Tuesday, March 27, 2012
Richard Thompson Covers: When I Get To The Border
M. Ward & Zooey Deschanel: When I Get To The Border
[purchase dvd]
I’m a huge Richard Thompson fan, but I was surprisingly not excited about this theme. Maybe it is because I haven’t found a Thompson cover that I love as much as the original. Which is not to say that there aren’t many, many good ones. I found an article in which Thompson listed his 5 favorite covers of his songs, and he chose Bonnie Raitt’s cover of “Dimming of the Day” as his favorite—and it is good. Number 3 was Dinosaur, Jr.’s cover of “I Misunderstood,” which is very different from the original, and I almost wrote about that.
Instead, I picked this one, M. Ward and Zooey Deschanel’s version of “When I Get To The Border.” Deschanel was starring in a now forgotten movie called The Go-Getter, and Ward was doing the music. The director suggested that they sing a duet for the end credits, and they decided to do this cover. Ward and Deschanel apparently enjoyed themselves so much that they formed She & Him, released two albums and a Christmas album, and have toured together. I don’t think this song is commercially available, so the link above is to the DVD of the movie.
Apparently, Zooey Deschanel is a very divisive figure. Google her name, and you find as many sites hating her as you do fan sites. I’m a fan. I loved her in Elf and (500) Days of Summer, and I really enjoy her sitcom, New Girl. I understand those who find her cutesy and affected, but I’m charmed.
Her singing isn’t amazing, but it is similarly charming, and I like her voice and style more than a lot of artists that get more respect. And Ward does a pretty good job, too. So, their version of the song is enjoyable. But let’s be fair—Ward is no Richard Thompson, and Deschanel is no Linda Thompson. And the arrangement and instrumentation isn’t as interesting as the original, and the guitar playing isn’t as exciting, despite the fact that Nels Cline, the innovative guitarist from Wilco (and more experimental solo/group recordings) is credited on the track. It is, in the end, a good cover, not a great cover, of a great, generally unappreciated song.

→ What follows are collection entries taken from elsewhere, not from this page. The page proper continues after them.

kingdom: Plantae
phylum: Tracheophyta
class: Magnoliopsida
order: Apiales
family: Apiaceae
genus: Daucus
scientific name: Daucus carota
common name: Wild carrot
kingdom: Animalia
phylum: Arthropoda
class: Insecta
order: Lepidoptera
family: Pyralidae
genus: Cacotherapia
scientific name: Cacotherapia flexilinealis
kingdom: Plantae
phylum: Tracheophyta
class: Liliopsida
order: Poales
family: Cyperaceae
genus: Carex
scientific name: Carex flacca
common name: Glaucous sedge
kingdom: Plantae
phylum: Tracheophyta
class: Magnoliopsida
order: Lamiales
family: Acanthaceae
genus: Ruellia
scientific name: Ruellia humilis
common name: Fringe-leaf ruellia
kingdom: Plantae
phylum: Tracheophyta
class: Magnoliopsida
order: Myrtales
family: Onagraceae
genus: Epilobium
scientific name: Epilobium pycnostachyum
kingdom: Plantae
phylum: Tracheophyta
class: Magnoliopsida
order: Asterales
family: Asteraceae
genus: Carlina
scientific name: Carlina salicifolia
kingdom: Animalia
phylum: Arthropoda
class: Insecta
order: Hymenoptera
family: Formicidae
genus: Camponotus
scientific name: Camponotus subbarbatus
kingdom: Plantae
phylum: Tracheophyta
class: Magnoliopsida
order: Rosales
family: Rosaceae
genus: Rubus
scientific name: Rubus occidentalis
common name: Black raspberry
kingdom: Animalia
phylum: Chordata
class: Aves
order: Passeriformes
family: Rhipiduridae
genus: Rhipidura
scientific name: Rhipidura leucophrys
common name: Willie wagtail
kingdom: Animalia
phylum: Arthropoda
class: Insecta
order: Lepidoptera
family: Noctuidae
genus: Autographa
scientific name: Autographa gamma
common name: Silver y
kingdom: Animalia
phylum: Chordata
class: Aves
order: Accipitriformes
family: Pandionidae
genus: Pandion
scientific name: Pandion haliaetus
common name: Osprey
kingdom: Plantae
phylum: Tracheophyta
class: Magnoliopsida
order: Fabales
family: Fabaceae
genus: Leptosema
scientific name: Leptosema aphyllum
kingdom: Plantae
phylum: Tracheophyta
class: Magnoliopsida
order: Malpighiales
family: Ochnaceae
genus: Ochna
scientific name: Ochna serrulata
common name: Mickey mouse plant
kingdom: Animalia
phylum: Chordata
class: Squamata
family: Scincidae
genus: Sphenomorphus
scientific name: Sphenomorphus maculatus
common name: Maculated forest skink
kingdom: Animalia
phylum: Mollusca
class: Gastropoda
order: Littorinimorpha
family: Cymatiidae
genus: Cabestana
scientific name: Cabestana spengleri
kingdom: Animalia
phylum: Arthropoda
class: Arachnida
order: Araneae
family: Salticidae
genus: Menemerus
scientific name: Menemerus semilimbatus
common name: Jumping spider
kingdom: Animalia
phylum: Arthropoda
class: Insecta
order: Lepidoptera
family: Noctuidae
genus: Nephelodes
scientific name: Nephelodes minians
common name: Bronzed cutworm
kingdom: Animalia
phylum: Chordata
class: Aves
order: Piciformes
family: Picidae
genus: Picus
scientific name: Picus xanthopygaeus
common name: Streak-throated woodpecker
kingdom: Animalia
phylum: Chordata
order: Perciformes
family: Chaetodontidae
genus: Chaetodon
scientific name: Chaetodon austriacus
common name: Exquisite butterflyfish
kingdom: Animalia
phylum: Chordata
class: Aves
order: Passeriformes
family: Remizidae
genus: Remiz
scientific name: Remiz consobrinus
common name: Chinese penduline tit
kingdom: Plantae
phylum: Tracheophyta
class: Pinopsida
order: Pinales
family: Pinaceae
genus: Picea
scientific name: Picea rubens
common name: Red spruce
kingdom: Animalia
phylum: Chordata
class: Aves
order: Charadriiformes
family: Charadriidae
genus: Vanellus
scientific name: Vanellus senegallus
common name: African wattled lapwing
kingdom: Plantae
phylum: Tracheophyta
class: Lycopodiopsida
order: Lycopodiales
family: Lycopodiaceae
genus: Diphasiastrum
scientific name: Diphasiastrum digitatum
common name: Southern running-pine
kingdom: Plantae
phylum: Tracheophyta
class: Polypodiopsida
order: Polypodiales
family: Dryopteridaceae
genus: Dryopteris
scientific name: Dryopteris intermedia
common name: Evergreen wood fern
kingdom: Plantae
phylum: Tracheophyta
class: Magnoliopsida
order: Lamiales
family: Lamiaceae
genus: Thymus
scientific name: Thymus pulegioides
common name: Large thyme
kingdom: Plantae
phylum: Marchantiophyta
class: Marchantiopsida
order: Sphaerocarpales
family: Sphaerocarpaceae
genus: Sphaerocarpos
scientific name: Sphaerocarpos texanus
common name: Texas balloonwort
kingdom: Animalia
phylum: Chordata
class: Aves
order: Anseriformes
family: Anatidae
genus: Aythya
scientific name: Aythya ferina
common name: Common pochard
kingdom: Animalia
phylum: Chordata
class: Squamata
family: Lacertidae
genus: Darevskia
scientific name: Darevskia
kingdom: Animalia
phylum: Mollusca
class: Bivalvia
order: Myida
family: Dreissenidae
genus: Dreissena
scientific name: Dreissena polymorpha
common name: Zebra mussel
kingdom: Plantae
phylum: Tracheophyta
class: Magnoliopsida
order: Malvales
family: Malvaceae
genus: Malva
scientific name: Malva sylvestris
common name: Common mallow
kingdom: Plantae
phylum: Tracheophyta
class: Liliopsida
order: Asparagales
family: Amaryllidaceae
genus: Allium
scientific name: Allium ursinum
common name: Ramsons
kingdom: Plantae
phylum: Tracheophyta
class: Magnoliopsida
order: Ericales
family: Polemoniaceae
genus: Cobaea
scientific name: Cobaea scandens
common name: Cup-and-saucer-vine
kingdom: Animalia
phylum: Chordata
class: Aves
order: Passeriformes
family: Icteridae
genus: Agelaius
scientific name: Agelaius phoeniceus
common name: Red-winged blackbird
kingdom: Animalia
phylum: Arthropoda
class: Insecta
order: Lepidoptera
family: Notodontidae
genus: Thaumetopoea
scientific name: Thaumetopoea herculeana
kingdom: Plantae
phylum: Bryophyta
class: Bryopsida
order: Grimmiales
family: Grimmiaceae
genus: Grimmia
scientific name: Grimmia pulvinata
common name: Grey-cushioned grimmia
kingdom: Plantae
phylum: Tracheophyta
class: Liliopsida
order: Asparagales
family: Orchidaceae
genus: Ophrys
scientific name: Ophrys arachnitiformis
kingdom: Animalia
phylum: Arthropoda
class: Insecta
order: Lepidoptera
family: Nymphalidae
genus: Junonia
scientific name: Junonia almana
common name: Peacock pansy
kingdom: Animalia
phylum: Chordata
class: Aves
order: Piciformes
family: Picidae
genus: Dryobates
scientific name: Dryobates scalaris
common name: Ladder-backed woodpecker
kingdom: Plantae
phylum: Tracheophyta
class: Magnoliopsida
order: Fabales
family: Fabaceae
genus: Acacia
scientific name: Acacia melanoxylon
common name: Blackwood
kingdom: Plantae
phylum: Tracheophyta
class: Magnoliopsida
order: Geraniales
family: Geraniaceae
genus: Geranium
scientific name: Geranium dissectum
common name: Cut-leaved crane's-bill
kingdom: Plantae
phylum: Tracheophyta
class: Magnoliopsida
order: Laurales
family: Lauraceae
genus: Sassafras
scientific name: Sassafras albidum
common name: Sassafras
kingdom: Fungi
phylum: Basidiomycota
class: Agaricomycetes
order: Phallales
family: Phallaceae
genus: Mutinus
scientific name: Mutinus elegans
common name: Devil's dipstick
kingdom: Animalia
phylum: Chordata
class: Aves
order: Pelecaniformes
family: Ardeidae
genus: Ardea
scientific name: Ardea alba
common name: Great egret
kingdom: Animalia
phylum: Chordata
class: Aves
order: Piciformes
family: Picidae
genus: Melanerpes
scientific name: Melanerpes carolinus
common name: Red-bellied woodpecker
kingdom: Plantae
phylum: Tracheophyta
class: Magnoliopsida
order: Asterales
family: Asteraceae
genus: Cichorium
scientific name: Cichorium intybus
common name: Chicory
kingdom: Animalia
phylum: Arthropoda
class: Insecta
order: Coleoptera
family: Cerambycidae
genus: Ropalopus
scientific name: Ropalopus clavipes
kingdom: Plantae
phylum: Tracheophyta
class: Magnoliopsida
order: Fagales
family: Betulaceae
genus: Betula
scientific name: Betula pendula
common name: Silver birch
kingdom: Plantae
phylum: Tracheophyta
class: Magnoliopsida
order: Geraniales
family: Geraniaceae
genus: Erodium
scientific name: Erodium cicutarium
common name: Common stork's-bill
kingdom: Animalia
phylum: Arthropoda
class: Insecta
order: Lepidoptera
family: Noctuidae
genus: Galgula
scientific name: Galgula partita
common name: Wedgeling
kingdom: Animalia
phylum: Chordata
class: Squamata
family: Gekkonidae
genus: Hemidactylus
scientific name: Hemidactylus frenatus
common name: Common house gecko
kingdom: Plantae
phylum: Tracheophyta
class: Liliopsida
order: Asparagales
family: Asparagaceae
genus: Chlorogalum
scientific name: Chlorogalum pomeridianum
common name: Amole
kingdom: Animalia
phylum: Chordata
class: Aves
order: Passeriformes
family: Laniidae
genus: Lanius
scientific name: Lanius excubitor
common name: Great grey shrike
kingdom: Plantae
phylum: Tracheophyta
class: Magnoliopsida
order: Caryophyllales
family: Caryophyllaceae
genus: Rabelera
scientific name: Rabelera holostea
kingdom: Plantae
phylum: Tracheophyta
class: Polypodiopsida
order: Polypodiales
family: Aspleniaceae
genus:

Of course, great, unappreciated songs are pretty much all that Richard Thompson writes. This one, from 1974, is the first song on the first album credited to Richard and Linda Thompson, I Want To See The Bright Lights Tonight. It is an incredible album, and the song discusses a pretty bleak life, with hope existing at the border, which, I think, but am not sure, is the edge of heaven. When the narrator gets there he finds a “dusty road that smells so sweet/ Paved with gold beneath my feet” and states, “I’ll be dancing down the street.” My interpretation fits with this quote from Thompson--"If you don't believe in anything beyond the solidity of this world, then the world is a terrible place...There's no victory in this world in the end; all you can do is get out of it." (Rolling Stone -- April 5, 1979). Personally, I don’t agree with this philosophy, but I also don’t think that you need to agree with a song to like it.